* _Text passage_
* * * * * * * * *

Then why do libertarians claim that American agricultural subsidies harm African economies by undercutting local farmers? Can't the same reasoning be used to claim that the local producers can simplty adapt to changes, change jobs, and prosper as they pay less for food? Reason, much to its credit, consistently and loudly points out the harm done to small farmers as American subsidies designed to flood their countries markets with food reduce their incomes. In fact, it is often claimed that removing these subsidies would have the effect of dramatically improving those counties' economies.
So which is it - is it good for Americans (the government, the Ford Foundation, whomever) to invest in creating a price-lowering superabundance of food in the developing world, or is it harmful to those countries? Don't bother going into the difference between tax-funding and charity - the source of the funding wouldn't make a difference in how said superabundance would effect the developing world.
Since I personally know folks who subscribe to Ehrlich's worldview, I spent some time trying to understand it.
Since I have no training or skills as a social scientist, I am forced to apply my engineer's linear thinking. Anyone can contradict me as they see fit.
As near as I can tell people like Ehrlich and, say, John Kenneth Galbraith (also renowned for being spectacularly wrong) appeal to people on the left (and thereby retain undeserved reputations) for the same reason as Jerry Falwell and Pat Robinson appeal to those on the right.
And basically that reason is they tell there listeners what they want to hear (and that is what they already believe).
Of course lefties get to feel even more superior about it because their core prejudices are being confirmed by tenured professors from America's two premier universities.
What I don't understand is why the human haters on both sides of this divide believe as they do.

* * * * * * * * *

* _Material shown_

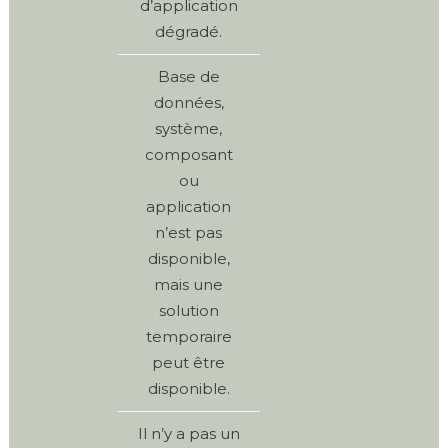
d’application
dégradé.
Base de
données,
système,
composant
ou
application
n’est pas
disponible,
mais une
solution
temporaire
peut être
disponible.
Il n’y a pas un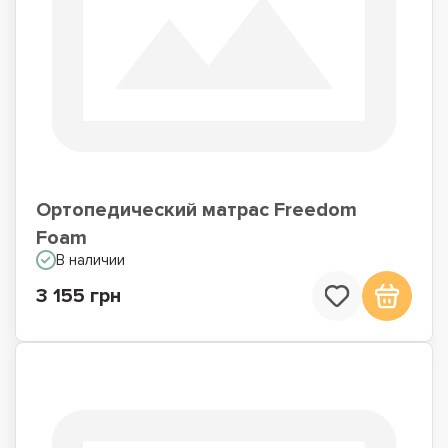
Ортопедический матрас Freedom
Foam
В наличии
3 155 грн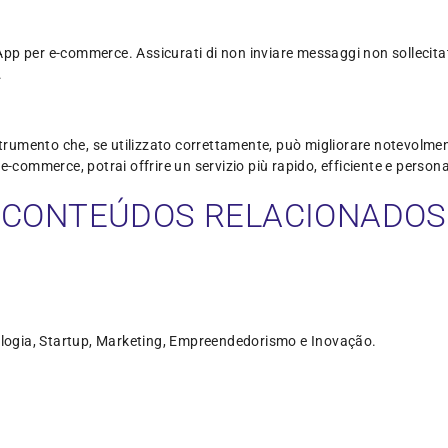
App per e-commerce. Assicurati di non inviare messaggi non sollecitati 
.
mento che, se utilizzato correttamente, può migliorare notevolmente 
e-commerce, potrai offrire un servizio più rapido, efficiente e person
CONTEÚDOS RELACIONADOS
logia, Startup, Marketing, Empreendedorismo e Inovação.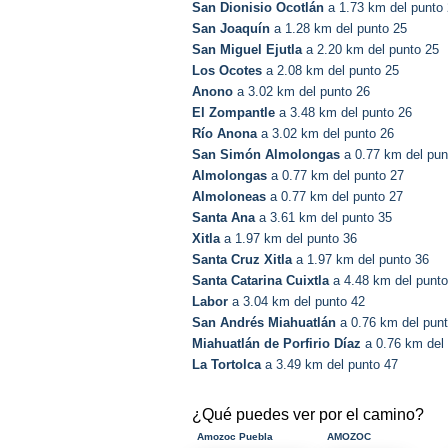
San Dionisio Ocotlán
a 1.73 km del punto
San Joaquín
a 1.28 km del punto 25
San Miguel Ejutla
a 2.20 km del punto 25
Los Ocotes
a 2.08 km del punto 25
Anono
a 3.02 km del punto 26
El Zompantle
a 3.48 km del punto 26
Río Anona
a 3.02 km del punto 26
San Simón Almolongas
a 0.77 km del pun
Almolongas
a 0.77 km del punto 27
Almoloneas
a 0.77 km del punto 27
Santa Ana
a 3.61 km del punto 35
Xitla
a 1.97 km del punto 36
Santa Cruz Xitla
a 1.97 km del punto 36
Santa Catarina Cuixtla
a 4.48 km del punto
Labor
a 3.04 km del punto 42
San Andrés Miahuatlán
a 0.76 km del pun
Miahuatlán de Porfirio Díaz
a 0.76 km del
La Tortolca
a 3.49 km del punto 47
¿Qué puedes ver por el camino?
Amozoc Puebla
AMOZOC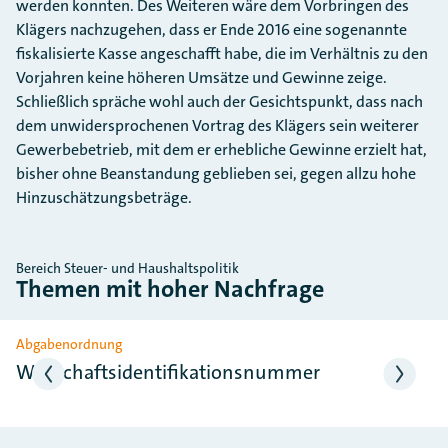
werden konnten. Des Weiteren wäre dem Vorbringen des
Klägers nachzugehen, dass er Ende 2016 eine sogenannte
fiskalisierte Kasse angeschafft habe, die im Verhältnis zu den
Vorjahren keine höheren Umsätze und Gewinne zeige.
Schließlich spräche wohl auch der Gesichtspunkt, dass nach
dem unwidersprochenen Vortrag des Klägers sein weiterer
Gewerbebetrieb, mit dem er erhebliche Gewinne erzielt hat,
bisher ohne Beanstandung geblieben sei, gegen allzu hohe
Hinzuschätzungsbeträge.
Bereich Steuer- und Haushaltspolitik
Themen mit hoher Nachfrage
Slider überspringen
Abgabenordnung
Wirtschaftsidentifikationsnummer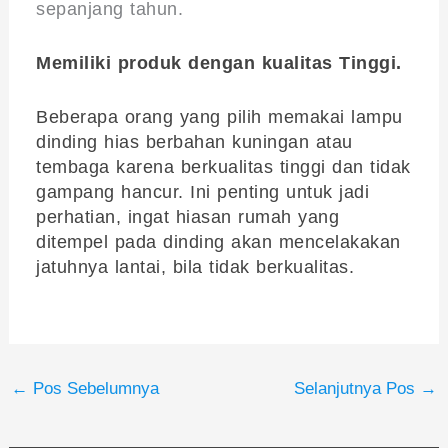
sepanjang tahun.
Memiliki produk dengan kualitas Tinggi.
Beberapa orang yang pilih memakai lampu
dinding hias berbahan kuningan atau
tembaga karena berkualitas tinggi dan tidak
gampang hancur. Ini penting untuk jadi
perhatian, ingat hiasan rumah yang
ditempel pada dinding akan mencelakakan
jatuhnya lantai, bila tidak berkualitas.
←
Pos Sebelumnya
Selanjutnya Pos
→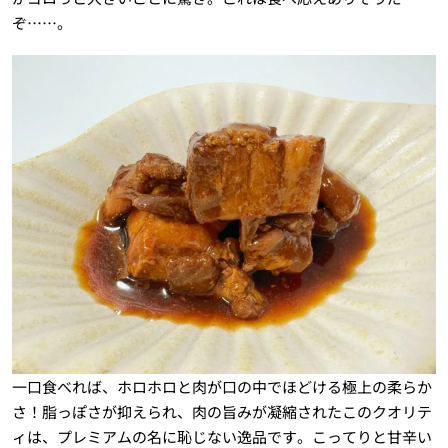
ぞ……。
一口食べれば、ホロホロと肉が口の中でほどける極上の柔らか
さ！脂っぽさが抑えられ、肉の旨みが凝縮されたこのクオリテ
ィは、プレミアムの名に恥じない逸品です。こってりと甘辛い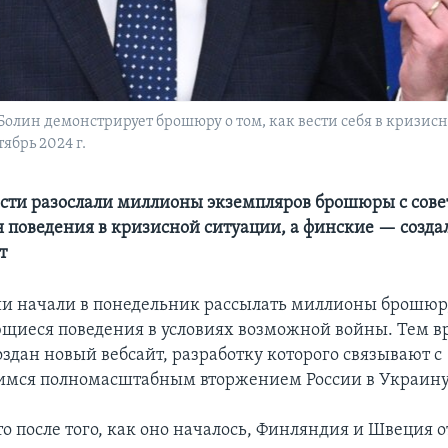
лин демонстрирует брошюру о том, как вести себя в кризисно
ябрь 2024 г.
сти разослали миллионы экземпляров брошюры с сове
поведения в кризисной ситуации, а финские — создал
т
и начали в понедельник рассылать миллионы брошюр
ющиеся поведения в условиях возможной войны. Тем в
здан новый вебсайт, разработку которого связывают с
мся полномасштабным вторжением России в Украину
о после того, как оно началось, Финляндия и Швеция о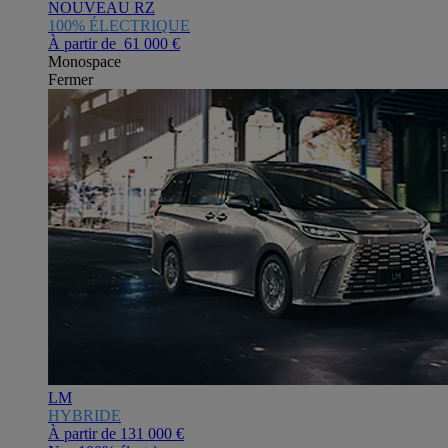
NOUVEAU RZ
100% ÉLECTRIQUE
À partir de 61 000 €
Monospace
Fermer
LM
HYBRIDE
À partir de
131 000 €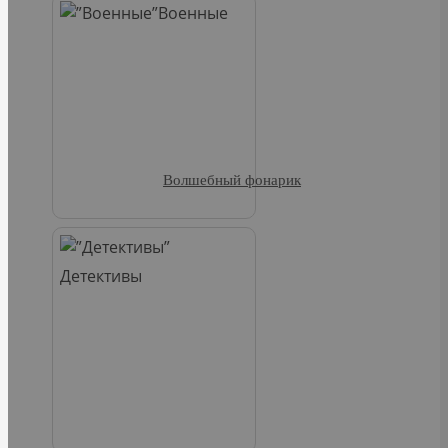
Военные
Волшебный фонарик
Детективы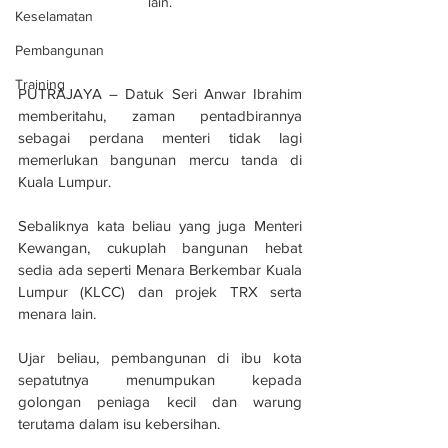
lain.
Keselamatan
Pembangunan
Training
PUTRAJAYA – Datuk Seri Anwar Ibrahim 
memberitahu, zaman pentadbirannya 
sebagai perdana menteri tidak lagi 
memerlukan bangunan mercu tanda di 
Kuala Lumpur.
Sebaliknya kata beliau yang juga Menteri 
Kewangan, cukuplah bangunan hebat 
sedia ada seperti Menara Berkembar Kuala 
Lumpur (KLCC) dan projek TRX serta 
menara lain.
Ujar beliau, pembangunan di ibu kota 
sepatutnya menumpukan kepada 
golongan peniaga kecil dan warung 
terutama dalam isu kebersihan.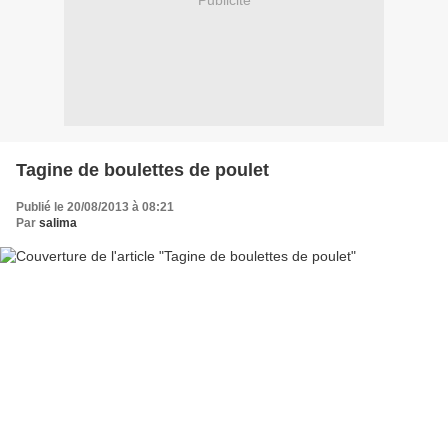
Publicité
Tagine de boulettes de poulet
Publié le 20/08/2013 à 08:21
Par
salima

* * * * * * * * *

* _Directions_
1. Name every person the passage on agricultural subsidies mentions by name.
2. Extend the passage on agricultural subsidies past its final sentence, keeping its voice.
The listing above comes from a separate source.

* _Answers below_
1. Ehrlich, John Kenneth Galbraith, Jerry Falwell, Pat Robinson

2.
Some of these comments are economic nonsense. Only some kind of neo-Luddite would eschew readily achievable technological progress resulting in increased productivity for the worlds poor in favor or simply dumping more money into "social political and economic conditions." How exactly do you improve any of those things in a lasting way if you turn away from the potential to create more food with fewer resources? This is how progress happens. With less land, people, hours, etc. required to produce food there is more land, people, hours, etc. to do other productive things. Don't get me wrong, I certainly agree that the main cause of poverty is political (as an aside let me again link Ronald Bailey's Reason article on this point Poor Planning: How to achieve the miracle of poverty - for those that haven't read it, it is not to be missed), but that is beside the point when it comes to technological advances. In fact it argues against putting money into "political" conditions since we've seen where that money goes: to the pockets of those responsible for the poverty in the first place.
joe-
My understanding of the situation with US farm subsidies and third world farmers is that the real problem is limiting access to the US market. We protect out farmers from foreign competition, limiting the ability of third world farmers to earn money by selling to the US. I had not heard the argument that we're flooding third world countries with artificially cheap agriculture.
I wouldn't be shocked if for some particular agricultural product we're actually dumping it on third world markets, but my understanding of the overall situation is that the real problem is protectionism in our domestic market, not dumping on foreign markets.
Also, cheap abundance in the third world is not a problem if they can compensate for low prices by selling their surplus abroad. If they have a comparative advantage in agriculture then it makes sense to stay in agriculture even when they produce more food than they can consume domestically. If, on the other hand, they don't have a comparative advantage in farming, then it will be easier to develop new industries if food is cheap. A new sector can only thrive if it makes enough money for its workers to live on, and that threshold for self-sufficiency is lower if food is cheaper.
Issac: "And basically that reason is they tell there listeners what they want to hear (and that is what they already believe)."
Exactly!
thoreau, I think you're right about limiting markets, rather than dumping, being the major anti-developing world problem with our ag subsidies.
Brian Courts, good job ignoring the issue of diminishing returns, and the possibility of charitable investments that don't get deposited in the Prime Minister's bank account.
Then why do libertarians claim that American agricultural subsidies harm African economies by undercutting local farmers? Can't the same reasoning be used to claim that the local producers can simplty adapt to changes, change jobs, and prosper as they pay less for food?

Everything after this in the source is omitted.